Le Seigneur Dieu est l'unique Seigneur. C'était là la première chose que Jésus voulait mettre au clair. C'est pourquoi, continue-t-il, "tu aimeras le Seigneur ton Dieu de tout ton coeur, de toute ton âme, de tout ton esprit et de toute ta force." Pris globalement, cela veut dire que nous devons confesser par toute notre vie, toute notre existence, cette vérité que Dieu est l'unique Seigneur – sans hésitation et sans réserve. C'est là la signification globale de la réponse. Mais chacun des mots utilisés par Jésus: coeur, âme, esprit, force, a un sens particulier.
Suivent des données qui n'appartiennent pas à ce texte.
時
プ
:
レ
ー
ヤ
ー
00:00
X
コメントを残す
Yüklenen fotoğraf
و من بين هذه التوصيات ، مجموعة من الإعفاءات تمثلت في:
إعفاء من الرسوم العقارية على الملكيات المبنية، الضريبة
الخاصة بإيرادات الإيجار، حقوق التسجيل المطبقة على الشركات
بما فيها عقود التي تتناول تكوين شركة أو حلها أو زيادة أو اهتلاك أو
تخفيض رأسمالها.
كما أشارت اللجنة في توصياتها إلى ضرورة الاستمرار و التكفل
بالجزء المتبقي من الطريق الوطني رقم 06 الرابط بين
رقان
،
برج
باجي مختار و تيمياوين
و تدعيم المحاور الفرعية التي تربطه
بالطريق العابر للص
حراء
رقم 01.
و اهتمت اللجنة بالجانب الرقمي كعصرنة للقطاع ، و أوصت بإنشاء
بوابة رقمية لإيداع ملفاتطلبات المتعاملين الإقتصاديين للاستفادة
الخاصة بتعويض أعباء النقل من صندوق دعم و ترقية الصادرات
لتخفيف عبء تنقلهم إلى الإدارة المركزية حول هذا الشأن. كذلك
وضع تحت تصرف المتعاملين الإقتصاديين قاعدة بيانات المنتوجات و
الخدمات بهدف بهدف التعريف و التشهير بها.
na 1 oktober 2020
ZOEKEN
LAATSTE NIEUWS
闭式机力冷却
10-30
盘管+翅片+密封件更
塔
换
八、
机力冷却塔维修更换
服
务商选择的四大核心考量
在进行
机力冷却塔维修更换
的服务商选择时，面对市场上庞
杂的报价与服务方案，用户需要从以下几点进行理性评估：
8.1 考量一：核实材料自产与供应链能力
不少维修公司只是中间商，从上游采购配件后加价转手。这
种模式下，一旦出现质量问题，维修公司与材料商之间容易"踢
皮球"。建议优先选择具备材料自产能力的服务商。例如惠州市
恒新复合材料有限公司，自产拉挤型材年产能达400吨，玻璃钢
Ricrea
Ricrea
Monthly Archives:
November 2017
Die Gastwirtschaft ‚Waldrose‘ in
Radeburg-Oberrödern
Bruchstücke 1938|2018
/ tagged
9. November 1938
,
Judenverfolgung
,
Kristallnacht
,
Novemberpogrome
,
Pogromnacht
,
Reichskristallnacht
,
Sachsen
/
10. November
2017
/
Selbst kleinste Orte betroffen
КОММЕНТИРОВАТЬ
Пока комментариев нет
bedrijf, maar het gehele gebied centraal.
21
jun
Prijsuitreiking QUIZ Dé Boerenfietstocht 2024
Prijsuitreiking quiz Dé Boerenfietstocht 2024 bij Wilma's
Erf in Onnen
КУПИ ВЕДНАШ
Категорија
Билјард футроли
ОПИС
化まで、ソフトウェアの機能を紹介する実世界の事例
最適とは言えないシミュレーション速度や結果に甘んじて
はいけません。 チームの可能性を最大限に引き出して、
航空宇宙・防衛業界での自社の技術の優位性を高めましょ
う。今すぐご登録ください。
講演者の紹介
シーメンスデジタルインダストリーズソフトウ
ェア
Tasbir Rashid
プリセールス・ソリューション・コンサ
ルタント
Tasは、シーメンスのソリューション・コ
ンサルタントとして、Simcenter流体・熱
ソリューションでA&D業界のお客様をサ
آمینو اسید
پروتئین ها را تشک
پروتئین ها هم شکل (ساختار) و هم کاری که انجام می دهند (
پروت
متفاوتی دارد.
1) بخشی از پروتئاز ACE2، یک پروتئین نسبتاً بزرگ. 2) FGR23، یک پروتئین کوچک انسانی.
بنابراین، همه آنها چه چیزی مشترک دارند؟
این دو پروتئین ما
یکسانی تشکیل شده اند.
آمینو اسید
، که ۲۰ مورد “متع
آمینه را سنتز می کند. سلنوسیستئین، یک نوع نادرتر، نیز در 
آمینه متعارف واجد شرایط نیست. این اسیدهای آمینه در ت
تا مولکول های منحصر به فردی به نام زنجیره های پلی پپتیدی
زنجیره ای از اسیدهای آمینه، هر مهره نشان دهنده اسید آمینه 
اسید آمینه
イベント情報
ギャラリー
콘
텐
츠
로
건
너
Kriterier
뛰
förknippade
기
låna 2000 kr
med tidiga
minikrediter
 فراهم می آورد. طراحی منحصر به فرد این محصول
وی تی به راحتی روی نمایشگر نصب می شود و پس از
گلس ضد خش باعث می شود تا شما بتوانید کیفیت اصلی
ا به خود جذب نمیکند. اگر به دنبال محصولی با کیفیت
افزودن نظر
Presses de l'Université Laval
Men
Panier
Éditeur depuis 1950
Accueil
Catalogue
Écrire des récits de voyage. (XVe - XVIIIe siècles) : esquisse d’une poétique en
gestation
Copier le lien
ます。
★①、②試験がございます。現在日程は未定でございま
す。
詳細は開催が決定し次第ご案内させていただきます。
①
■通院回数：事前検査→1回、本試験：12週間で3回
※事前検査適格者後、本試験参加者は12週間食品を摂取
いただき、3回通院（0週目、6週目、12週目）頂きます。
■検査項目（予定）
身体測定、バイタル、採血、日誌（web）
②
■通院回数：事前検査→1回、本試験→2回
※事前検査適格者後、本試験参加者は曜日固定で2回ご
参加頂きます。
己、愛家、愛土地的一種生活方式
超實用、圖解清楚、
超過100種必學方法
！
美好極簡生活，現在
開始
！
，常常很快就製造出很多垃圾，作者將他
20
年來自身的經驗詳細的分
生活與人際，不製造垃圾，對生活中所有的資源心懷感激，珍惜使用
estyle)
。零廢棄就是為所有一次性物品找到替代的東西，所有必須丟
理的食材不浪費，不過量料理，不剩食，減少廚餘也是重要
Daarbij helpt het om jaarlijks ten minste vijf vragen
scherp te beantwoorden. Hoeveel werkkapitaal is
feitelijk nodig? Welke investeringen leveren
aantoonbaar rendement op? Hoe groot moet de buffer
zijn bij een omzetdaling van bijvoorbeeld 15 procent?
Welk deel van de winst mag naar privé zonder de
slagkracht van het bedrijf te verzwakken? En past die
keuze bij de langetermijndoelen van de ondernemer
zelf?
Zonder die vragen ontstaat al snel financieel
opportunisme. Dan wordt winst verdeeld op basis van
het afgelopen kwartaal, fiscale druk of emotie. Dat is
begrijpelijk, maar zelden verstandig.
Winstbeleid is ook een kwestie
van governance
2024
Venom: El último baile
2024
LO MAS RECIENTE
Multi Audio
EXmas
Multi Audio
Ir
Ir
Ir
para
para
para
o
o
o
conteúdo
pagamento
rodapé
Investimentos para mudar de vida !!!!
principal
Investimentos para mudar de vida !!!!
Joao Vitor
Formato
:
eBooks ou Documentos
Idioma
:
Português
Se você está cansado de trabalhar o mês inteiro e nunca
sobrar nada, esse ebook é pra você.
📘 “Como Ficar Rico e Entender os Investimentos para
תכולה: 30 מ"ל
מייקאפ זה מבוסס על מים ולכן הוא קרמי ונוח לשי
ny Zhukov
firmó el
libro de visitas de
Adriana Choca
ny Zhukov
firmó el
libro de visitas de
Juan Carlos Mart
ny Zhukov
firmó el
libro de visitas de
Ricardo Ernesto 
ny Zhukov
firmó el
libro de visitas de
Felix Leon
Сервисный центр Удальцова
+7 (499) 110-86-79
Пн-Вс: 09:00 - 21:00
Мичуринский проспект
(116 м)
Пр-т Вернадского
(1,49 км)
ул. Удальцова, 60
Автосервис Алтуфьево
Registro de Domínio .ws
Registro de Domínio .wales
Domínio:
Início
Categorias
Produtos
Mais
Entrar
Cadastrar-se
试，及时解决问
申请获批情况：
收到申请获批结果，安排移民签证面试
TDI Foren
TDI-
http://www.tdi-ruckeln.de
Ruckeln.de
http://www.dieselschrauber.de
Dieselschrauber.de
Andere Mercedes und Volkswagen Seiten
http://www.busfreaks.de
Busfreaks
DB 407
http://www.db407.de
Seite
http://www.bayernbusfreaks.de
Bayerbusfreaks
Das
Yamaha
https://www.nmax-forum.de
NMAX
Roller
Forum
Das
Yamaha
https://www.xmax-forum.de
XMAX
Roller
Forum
Le coeur exprime la capacité affective de la personne. Notre amour, notre affection, notre tendresse ne peuvent pas être divisés entre Dieu et les autres. Quand ils s'adressent à d’autres qu’à Dieu, ils doivent demeurer en relation avec l'amour de Dieu, de telle sorte que nous aimions Dieu dans les autres, tout en les aimant toujours pour eux-mêmes.
Avec tout notre esprit: Dieu nous a donné une intelligence. Une expression de l'amour consiste à utiliser cette intelligence que Dieu nous a donnée pour le mieux connaître, Lui et toutes ses créatures. Cela implique aussi que nous ayons le courage de prendre nos propres décisions, après mûre considération, plutôt que d'attendre que Dieu les prenne pour nous. Comme disait Augustin: "Aime et fais ce que tu veux". Aimer de tout son esprit est encore plus difficile que d'aimer de tout son coeur.
Nous devons aussi aimer de toute notre force... Cela veut dire rester fidèles même lorsque le chemin devient difficile, quand la route est rude... fidèles jusqu'à la mort comme l'ont fait tant de prophètes (anciens et modernes). L'amour fait ses preuves dans les temps difficiles.
Vient ensuite, dans l'enseignement de Jésus, l'autre conséquence de la foi en un seul Dieu: "Tu aimeras ton prochain comme toi-même." Cela n'est pas évident! Il n'est pas facile de s'aimer soi-même; et ce n'est pas sans raison que, selon l'enseignement de saint Bernard et des autres Cisterciens, l'amour de Dieu et des autres commence par l'amour de soi.
Le scribe est d'accord avec Jésus et il ajoute quelque chose de très profond. "[Cela] vaut mieux, dit-il, que toutes les offrandes et tous les sacrifices." Jésus l'approuve et lui dit : "Tu n'es pas loin du royaume de Dieu."
Nous sommes tous en route vers le même but. Demandons la grâce de vivre de telle sorte que Jésus nous dise à nous aussi: Tu n'es pas loin du royaume de Dieu.